Pengalaman hidup itu pulalah yang telah menempa beliau hingga menjadi sosok ulama yang tidak hanya bijak dalam memberikan penjelasan-penjelesan terkait hukum Islam, namun juga mengerti tentang tata kelola pemerintahan dan dinamika hdup bermasyarakat. Karena itu, tak mengherankan bila beliau kemudian dipercaya memimpin MPU Kabupaten Bireuen periode 2013-2018.
Sebagai ulama yang meraih gelar Bachelor of Art (BA) dari IAIN Ar-Raniry dan pernah aktif sebagai anggota DPRK Aceh Utara, Tgk. Hanafiah pun tak luput mengkritisi sistem demokrasi yang saat ini diterapkan di republik ini.
Beliau menilai, demokrasi yang menyamakan suara seorang ulama yang berpengetahuan dengan seorang yang tidak berpengetahuan sungguhlah tidak tepat dan bukan ciri-ciri demokrasi islami.
Dibalik itu semua, suami dari Rohani ini mengajak umat untuk menyikapi hidup ini dengan bijak. Untuk itu dibutuhkan pengetahuan. Terutama pengetahuan tentang dasar-dasar hukum Islam agar tidak salah melangkah. Dan, itu akan dengan mudah didapatkan masyarakat bila pengajian dengan bimbingan para ulama kembali semarak di meunasah-meunasah gampong di Aceh.”
“Bila ini benar-benar bisa ditegakkan kembali, maka kita tidak perlu terlalu risau dengan isu-isu pendangkalan aqidah karena umat sudah mempunyai benteng yang kuat,” tuturnya.
Maka, sebagai amal ma’ruf
nahi munkar, Tgk. Hanafiah berpesan, sudah selayaknya Wilayatul Hisbah (WH)

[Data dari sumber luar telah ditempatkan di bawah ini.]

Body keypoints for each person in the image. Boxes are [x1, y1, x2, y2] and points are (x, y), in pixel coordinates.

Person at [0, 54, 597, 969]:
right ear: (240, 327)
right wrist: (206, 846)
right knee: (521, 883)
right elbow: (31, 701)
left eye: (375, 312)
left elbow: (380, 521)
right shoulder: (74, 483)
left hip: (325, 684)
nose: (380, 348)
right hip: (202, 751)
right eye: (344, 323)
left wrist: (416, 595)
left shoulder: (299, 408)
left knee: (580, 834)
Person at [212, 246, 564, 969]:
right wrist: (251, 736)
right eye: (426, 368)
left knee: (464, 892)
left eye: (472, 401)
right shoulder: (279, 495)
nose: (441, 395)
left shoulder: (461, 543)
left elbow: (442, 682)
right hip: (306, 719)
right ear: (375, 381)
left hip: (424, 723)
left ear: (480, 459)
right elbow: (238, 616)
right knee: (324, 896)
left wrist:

tidak hanya memfokuskan diri pada razia-razia dipusat perkotaan, melainkan
aktif turun ke gampong-gampong untuk menyerukan dan mengawal tegaknya syiar
Islam.
“Kalau pengetahuan agama umat
sudah kuat dan syiar agama tegak di gampong-gampong di Aceh. Rasanya
pelanggaran syariat juga akan berkurang dengan sendirinya,” nilai Tgk.